An ad that always grabs my attention when flicking through in-flight magazines is one for men’s elevator shoes.
While I am not their target market I always find myself looking twice. Why? Partly because it’s like one of those ‘spot the difference’ cartoons, where the pictures are similar at a glance but then different the more you look. But more importantly, it’s because theirs is an example of a cleverly congruent communication.
Engaging the customer
Recognising that some men may feel embarrassed, this ad uses a few techniques to de-stigmatise the purchase of shoes with lifts. To start with, the models look directly at the reader, engaging them but also inferring that there is no shame in wearing elevator shoes. Further, they normalise the shoes by citing the 50,000 men who already use them and demonstrate how the hidden heel means it looks like a regular shoe so no one will ever know.
But what I most love is the height scale they use. The model’s “before” height is a rather tall 185cm (6’1), with his “after” clocking in at a towering 191cm (6’3). Two things about this. First, they are suggesting that elevator shoes are not just for shorter men, thereby removing any stigma about their purchase. Shorter guys don’t have to feel that they are buying the shoes because they are short, in other words.
Second, notice how the model’s head is breaking through the blue height line? This signals that he is now so tall and wonderful that he cannot be contained by average measurement. Furthermore, the models are positioned closer to the top than the bottom of the page, again supporting the inference of height.
This ad is a great reminder of how visual design needs to be congruent with the substance of your message. To sell a product that makes you look tall, you need to represent tall!

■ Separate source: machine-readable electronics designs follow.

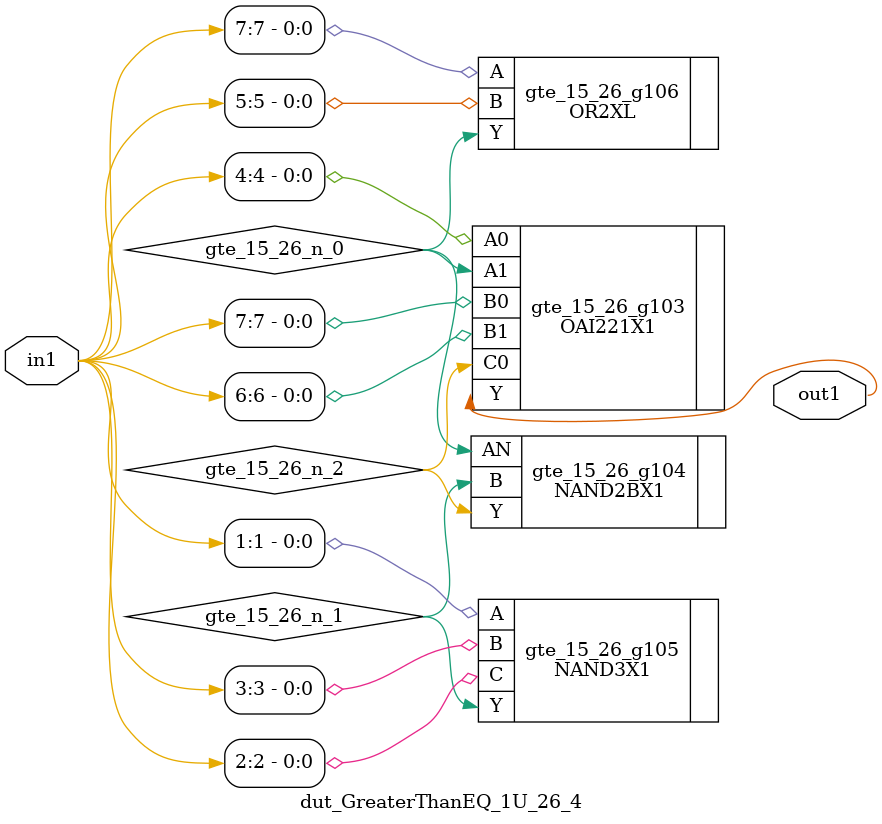
<source format=v>
`timescale 1ps / 1ps


module dut_GreaterThanEQ_1U_26_4(in1, out1);
  input [7:0] in1;
  output out1;
  wire [7:0] in1;
  wire out1;
  wire gte_15_26_n_0, gte_15_26_n_1, gte_15_26_n_2;
  OAI221X1 gte_15_26_g103(.A0 (in1[4]), .A1 (gte_15_26_n_0), .B0
       (in1[7]), .B1 (in1[6]), .C0 (gte_15_26_n_2), .Y (out1));
  NAND2BX1 gte_15_26_g104(.AN (gte_15_26_n_0), .B (gte_15_26_n_1), .Y
       (gte_15_26_n_2));
  NAND3X1 gte_15_26_g105(.A (in1[1]), .B (in1[3]), .C (in1[2]), .Y
       (gte_15_26_n_1));
  OR2XL gte_15_26_g106(.A (in1[7]), .B (in1[5]), .Y (gte_15_26_n_0));
endmodule



</source>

Make your message congruent
The ease with which your customer relates the story you are trying to tell with how you tell it can have a significant impact on your conversion. Known as the size-congruency effect, researchers across a range of domains have tested how elements such as font size and word placement change recall and comprehension. For example:
- In one study, price markdowns where the original price was represented in a larger font than the discounted value outperformed ads where the original price was smaller. Why? The discounted price was literally smaller than the original;
- In another, people were asked whether particular words were related. Swapping the vertical position of the words “attic” and “basement” so they were no longer congruent caused people to be slower in their processing of the task; and
- Faster responses have also been received when powerful words are written in larger rather than smaller font.
How does size-congruency look in the real world? Here’s an example of two financial institutions trying to market low interest rates. The one on the right with the smaller font will have much more luck engaging its audience because the image, font and rate are sending the same message.
The upshot is when it comes to the visual design of your ad, collateral or website, size-congruency means being deliberate about where things are positioned and on what scale. Make the message congruent and you vastly improve your odds of success.